Alina berjuang untuk menopang pinggangnya, tepat saat dia hendak melambaikan tangan ke arah taksi, sebuah mobil sport merah yang mempesona melaju ke arahnya.
Jantung Alina berdebar kencang, dan dia mundur beberapa langkah ke belakang.
Hanya untuk mendengar suara derit dari rem, saat mobil sport merah itu baru saja menyentuh tepian pakaiannya, sebelum berhenti tiba-tiba.
Jantung Alina hampir berhenti berdetak; setelah perlahan-lahan mendapatkan kembali pijakannya, dia melihat seorang wanita, mengenakan gaun merah ketat, mengibaskan rambutnya yang bergelombang saat dia turun dari mobil.
"Arisa, apakah kamu gila?"
Arisa menatapnya, tertawa dengan makna yang dalam. Dengan lengan disilangkan, seolah-olah berjalan di atas catwalk, dia bergoyang saat berjalan sampai dia berdiri di depan Alina. Menggunakan keuntungan dari sepatu hak tingginya, dia dengan arogan menatap Alina yang berperut besar: "Apa? Takut aku akan membunuh bajingan di perutmu?"
Alina secara tidak sadar melindungi perutnya, mengambil langkah mundur, dia menatapnya dengan waspada: "Arisa! Jangan keterlaluan kamu!"
Meskipun tahu bahwa Arisa selalu berselisih dengannya, Alina tidak menyangka bahwa dia bisa mengucapkan kata-kata yang begitu kejam.
"Bertindak terlalu jauh? Kamulah yang bertindak terlalu jauh! Setelah mabuk dan berhubungan dengan pria liar dan hamil, lalu mencoba membuat kak Ian menjadi ayah, ck ck ck…… Alina, bukankah kau sangat tidak tahu malu!”
Alina membeku, “Omong kosong apa yang kau katakan?”
“Hei, jangan bilang kau benar-benar percaya bahwa pria yang tidur denganmu malam itu, adalah Ian?” Arisa tertawa sebelum bersandar: “Mengatakan bahwa kau tumbuh bersama Ian sejak kalian masih anak-anak dengan setiap kalimat lainnya, mengatakan bahwa kalian adalah kekasih masa kecil, dan kau bahkan tidak tahu seperti apa bentuk tubuhnya?
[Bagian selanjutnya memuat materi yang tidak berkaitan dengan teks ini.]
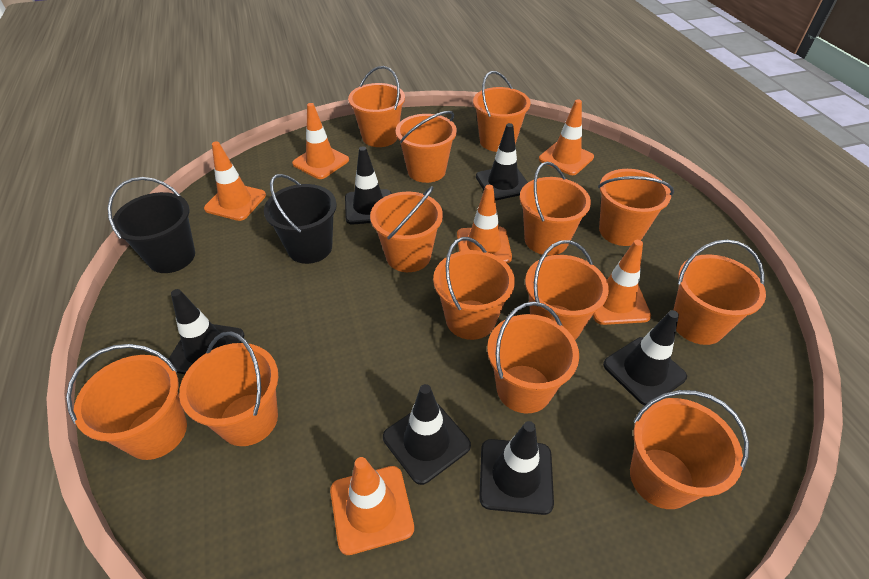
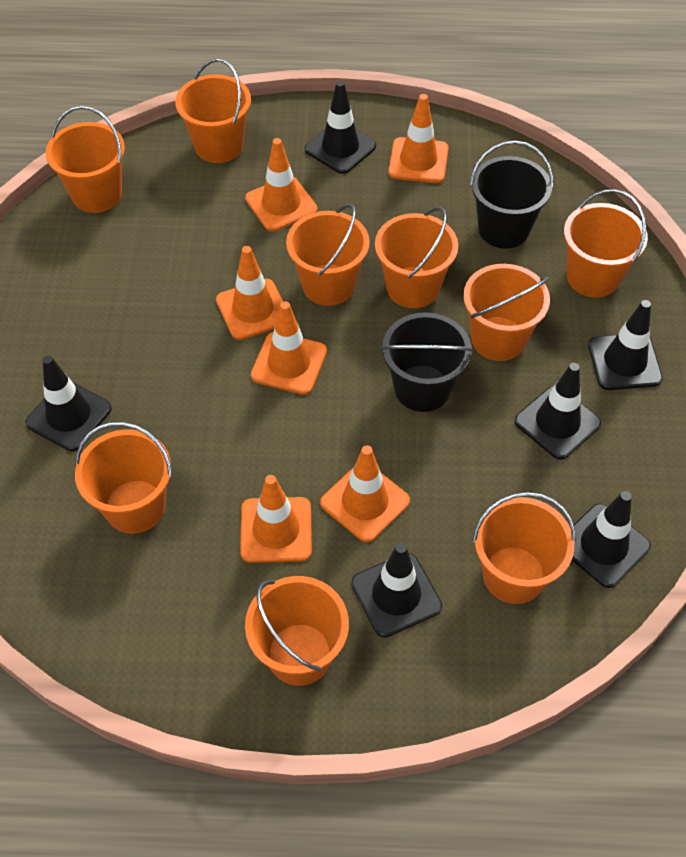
orange bucket: [66,344,187,460] [179,331,278,446] [348,66,405,147] [370,186,443,272] [396,111,457,183] [433,237,515,340] [473,71,531,152] [487,302,579,414] [520,161,591,255] [525,240,609,340] [598,169,674,246] [630,390,749,509] [674,240,766,345] = 13 -> [45,106,125,213] [75,422,172,534] [175,58,251,163] [245,576,349,686] [286,204,370,306] [375,207,458,308] [463,264,550,361] [472,492,576,604] [564,189,648,298] = 9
Huh!”
Alina menjadi semakin pucat saat dia mendengarkan, meskipun berdiri di bawah sinar matahari yang terik, seluruh tubuhnya terasa dingin.
Ya, pria dari malam itu……
Dia hanya berpikir…… Ian lebih bugar daripada yang dia bayangkan setelah tumbuh dewasa.
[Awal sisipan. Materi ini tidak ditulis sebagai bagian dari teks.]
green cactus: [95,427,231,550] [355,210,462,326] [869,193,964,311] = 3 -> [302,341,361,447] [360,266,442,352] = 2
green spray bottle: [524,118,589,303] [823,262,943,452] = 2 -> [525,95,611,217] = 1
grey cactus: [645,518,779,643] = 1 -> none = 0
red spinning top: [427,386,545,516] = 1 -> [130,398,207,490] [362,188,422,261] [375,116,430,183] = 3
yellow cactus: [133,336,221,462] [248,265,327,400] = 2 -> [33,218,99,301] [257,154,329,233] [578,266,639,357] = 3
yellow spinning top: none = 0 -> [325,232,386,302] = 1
Sekarang dengan perkataan jahat Arisa, dia tiba-tiba teringat bahwa, selain tubuhnya, pria malam itu memang sangat berbeda dari Ian.
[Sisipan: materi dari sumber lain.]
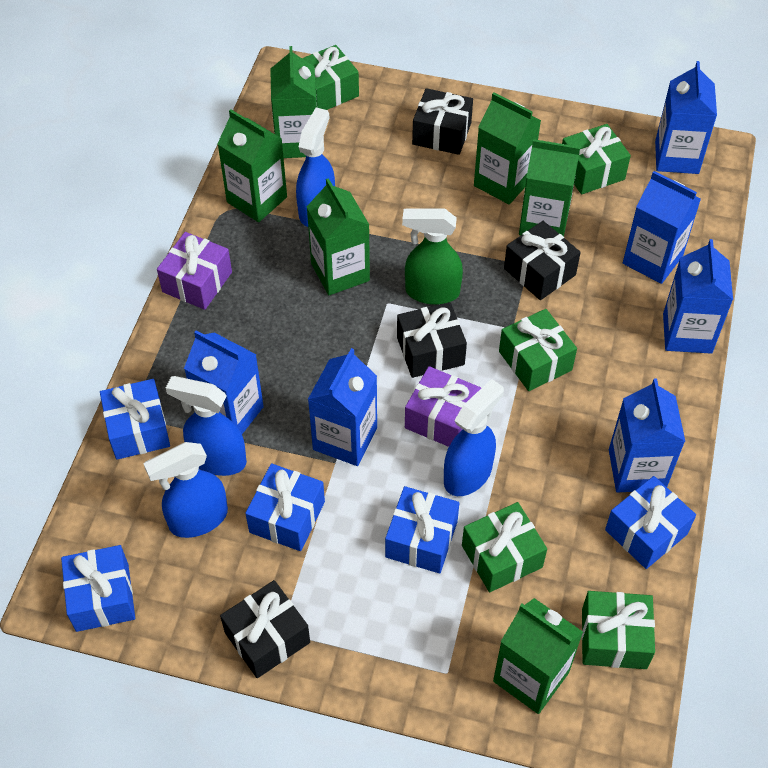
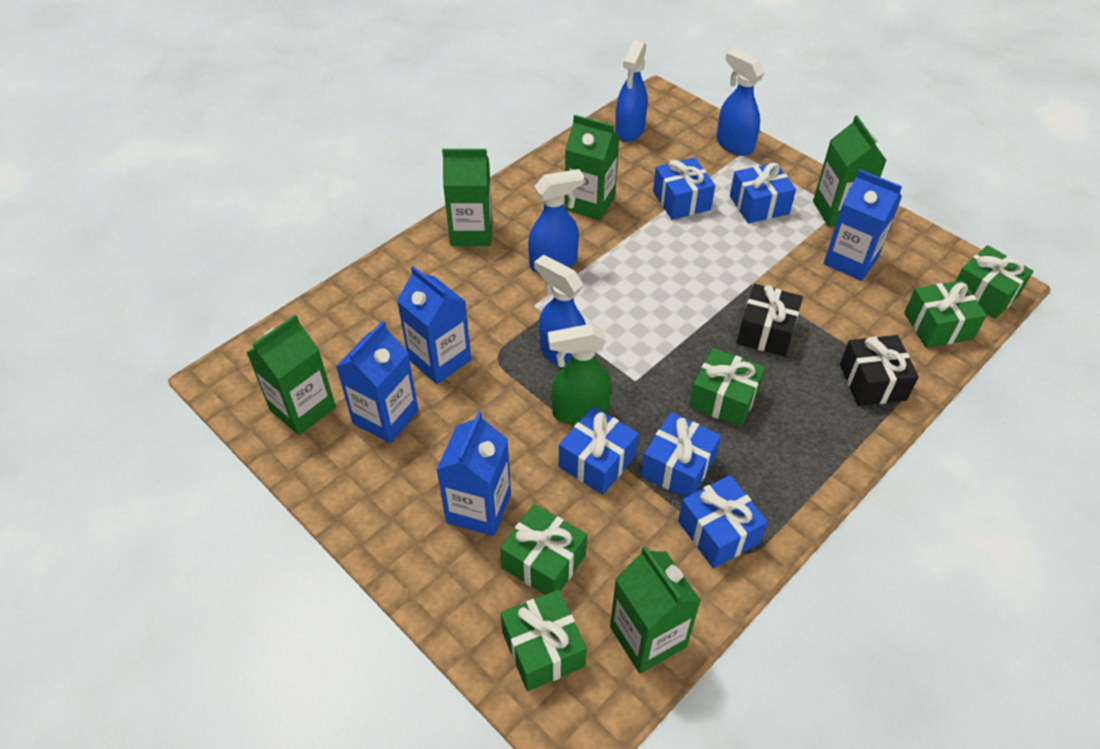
black gift: [220,580,310,678] [397,302,467,378] [412,88,473,155] [504,221,581,300] = 4 -> [737,284,803,357] [840,335,919,406] = 2
blue carton: [184,330,264,434] [308,348,377,466] [609,379,685,493] [623,171,701,284] [655,61,717,174] [663,239,733,354] = 6 -> [336,321,419,443] [397,266,471,384] [436,412,511,536] [824,169,902,281] = 4
green carton: [217,109,287,222] [270,46,317,158] [307,178,370,295] [474,92,541,204] [493,598,583,714] [519,139,580,236] = 6 -> [246,315,336,435] [442,149,493,246] [565,115,620,220] [610,546,701,674] [813,115,887,227] = 5
purple gift: [157,232,232,310] [405,366,481,447] = 2 -> none = 0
“Aku akan mengatakannya langsung padamu! Malam itu kau minum anggur yang kutambahkan sedikit sesuatu, dan dengan niat baik, aku mencarikan dua pria kekar untukmu sehingga kau bisa memuaskan hasratmu sepenuhnya. Siapa yang tahu bahwa kau akan begitu tidak berperasaan? Kau benar-benar memasuki kamar pria liar, dan bahkan tanpa basa-basi……” Nada bicara Arisa penuh dengan rasa jijik: “Kak Ian terlalu baik hati, dia takut kau tidak akan bisa menerima kenyataan, jadi dia mengatakan bahwa itu adalah dia malam itu!”
“Kau……” Alina gemetar karena marah, mendengarkan ini, dia tidak bisa lagi menahan diri dan meraih pergelangan tangan Arisa.
“Mengapa kau melakukan itu padaku? Mengapa! Bukankah kau sudah cukup menyakitiku?”
Awalnya, alis Arisa terangkat karena marah, dan hendak mendorong Alina menjauh, tetapi dia melihat Ian berdiri di belakang Alina. Dia segera melembutkan suaranya, memamerkan ekspresi yang lembut dan menyedihkan: “Kakakku sayang, aku tahu aku salah. Jika kau ingin memukul dan memarahi seseorang, maka lakukanlah kepadaku, jangan salahkan kak Ian.”
Alina membeku, dan sedetik kemudian, dia melihat Arisa tiba-tiba jatuh ke tanah, pose itu… seolah-olah dia telah mendorongnya.
“Alina! Apa yang kau lakukan??” Sebuah suara menggelegar terdengar dari belakangnya.
Alina berbalik karena terkejut, dan melihat Ian dengan ekspresinya yang dingin.
Ian melewatinya, dan membantu Arisa,”Risa, kau baik-baik saja?"
Arisa hampir menggantungkan seluruh tubuhnya pada Ian: "Kak Ian, aku tidak melakukannya dengan sengaja, aku tahu aku salah... Akulah yang seharusnya minta maaf kepada kakak karena menyebabkan semua ini..."
"Sudah cukup, aku akan menyelesaikan semuanya!" Ian menepuk bahu Arisa, membiarkannya masuk ke mobil: "Aku akan menjelaskan semuanya kepada Alina."